---------- RECORDS FOR THIS EXERCISE

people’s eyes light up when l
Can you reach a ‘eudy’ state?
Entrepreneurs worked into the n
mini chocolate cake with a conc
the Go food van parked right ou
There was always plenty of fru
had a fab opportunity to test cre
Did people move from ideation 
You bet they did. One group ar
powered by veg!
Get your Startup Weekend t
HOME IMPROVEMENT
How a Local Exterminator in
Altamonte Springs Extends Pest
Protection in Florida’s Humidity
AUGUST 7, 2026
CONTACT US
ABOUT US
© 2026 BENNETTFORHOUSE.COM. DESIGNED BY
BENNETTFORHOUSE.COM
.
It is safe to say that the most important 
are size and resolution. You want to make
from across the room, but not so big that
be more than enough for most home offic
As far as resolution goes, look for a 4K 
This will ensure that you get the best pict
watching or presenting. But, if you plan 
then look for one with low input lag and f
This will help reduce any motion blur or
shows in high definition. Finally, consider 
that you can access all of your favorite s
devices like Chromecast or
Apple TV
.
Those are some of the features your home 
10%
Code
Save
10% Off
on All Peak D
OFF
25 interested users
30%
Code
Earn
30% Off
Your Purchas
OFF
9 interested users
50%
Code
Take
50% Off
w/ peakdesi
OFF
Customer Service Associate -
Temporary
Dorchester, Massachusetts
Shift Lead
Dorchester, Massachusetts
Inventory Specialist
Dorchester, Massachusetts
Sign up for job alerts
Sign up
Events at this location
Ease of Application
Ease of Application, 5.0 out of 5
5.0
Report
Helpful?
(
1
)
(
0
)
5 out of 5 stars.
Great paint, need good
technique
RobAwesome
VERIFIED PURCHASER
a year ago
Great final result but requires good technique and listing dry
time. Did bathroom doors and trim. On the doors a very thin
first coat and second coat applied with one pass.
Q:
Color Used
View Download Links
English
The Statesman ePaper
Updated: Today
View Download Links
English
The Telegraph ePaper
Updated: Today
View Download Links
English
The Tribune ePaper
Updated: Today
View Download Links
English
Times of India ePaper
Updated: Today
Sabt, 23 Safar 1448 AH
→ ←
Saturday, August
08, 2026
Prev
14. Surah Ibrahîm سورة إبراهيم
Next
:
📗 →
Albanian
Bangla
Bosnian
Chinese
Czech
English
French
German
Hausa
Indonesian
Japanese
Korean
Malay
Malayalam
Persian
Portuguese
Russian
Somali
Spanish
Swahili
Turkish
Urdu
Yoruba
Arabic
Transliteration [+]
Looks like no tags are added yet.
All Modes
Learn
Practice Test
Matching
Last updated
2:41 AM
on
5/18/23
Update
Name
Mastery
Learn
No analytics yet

--------------------

Retype the records in their entirety, matching each one exactly.

people’s eyes light up when l
Can you reach a ‘eudy’ state?
Entrepreneurs worked into the n
mini chocolate cake with a conc
the Go food van parked right ou
There was always plenty of fru
had a fab opportunity to test cre
Did people move from ideation 
You bet they did. One group ar
powered by veg!
Get your Startup Weekend t
HOME IMPROVEMENT
How a Local Exterminator in
Altamonte Springs Extends Pest
Protection in Florida’s Humidity
AUGUST 7, 2026
CONTACT US
ABOUT US
© 2026 BENNETTFORHOUSE.COM. DESIGNED BY
BENNETTFORHOUSE.COM
.
It is safe to say that the most important 
are size and resolution. You want to make
from across the room, but not so big that
be more than enough for most home offic
As far as resolution goes, look for a 4K 
This will ensure that you get the best pict
watching or presenting. But, if you plan 
then look for one with low input lag and f
This will help reduce any motion blur or
shows in high definition. Finally, consider 
that you can access all of your favorite s
devices like Chromecast or
Apple TV
.
Those are some of the features your home 
10%
Code
Save
10% Off
on All Peak D
OFF
25 interested users
30%
Code
Earn
30% Off
Your Purchas
OFF
9 interested users
50%
Code
Take
50% Off
w/ peakdesi
OFF
Customer Service Associate -
Temporary
Dorchester, Massachusetts
Shift Lead
Dorchester, Massachusetts
Inventory Specialist
Dorchester, Massachusetts
Sign up for job alerts
Sign up
Events at this location
Ease of Application
Ease of Application, 5.0 out of 5
5.0
Report
Helpful?
(
1
)
(
0
)
5 out of 5 stars.
Great paint, need good
technique
RobAwesome
VERIFIED PURCHASER
a year ago
Great final result but requires good technique and listing dry
time. Did bathroom doors and trim. On the doors a very thin
first coat and second coat applied with one pass.
Q:
Color Used
View Download Links
English
The Statesman ePaper
Updated: Today
View Download Links
English
The Telegraph ePaper
Updated: Today
View Download Links
English
The Tribune ePaper
Updated: Today
View Download Links
English
Times of India ePaper
Updated: Today
Sabt, 23 Safar 1448 AH
→ ←
Saturday, August
08, 2026
Prev
14. Surah Ibrahîm سورة إبراهيم
Next
:
📗 →
Albanian
Bangla
Bosnian
Chinese
Czech
English
French
German
Hausa
Indonesian
Japanese
Korean
Malay
Malayalam
Persian
Portuguese
Russian
Somali
Spanish
Swahili
Turkish
Urdu
Yoruba
Arabic
Transliteration [+]
Looks like no tags are added yet.
All Modes
Learn
Practice Test
Matching
Last updated
2:41 AM
on
5/18/23
Update
Name
Mastery
Learn
No analytics yet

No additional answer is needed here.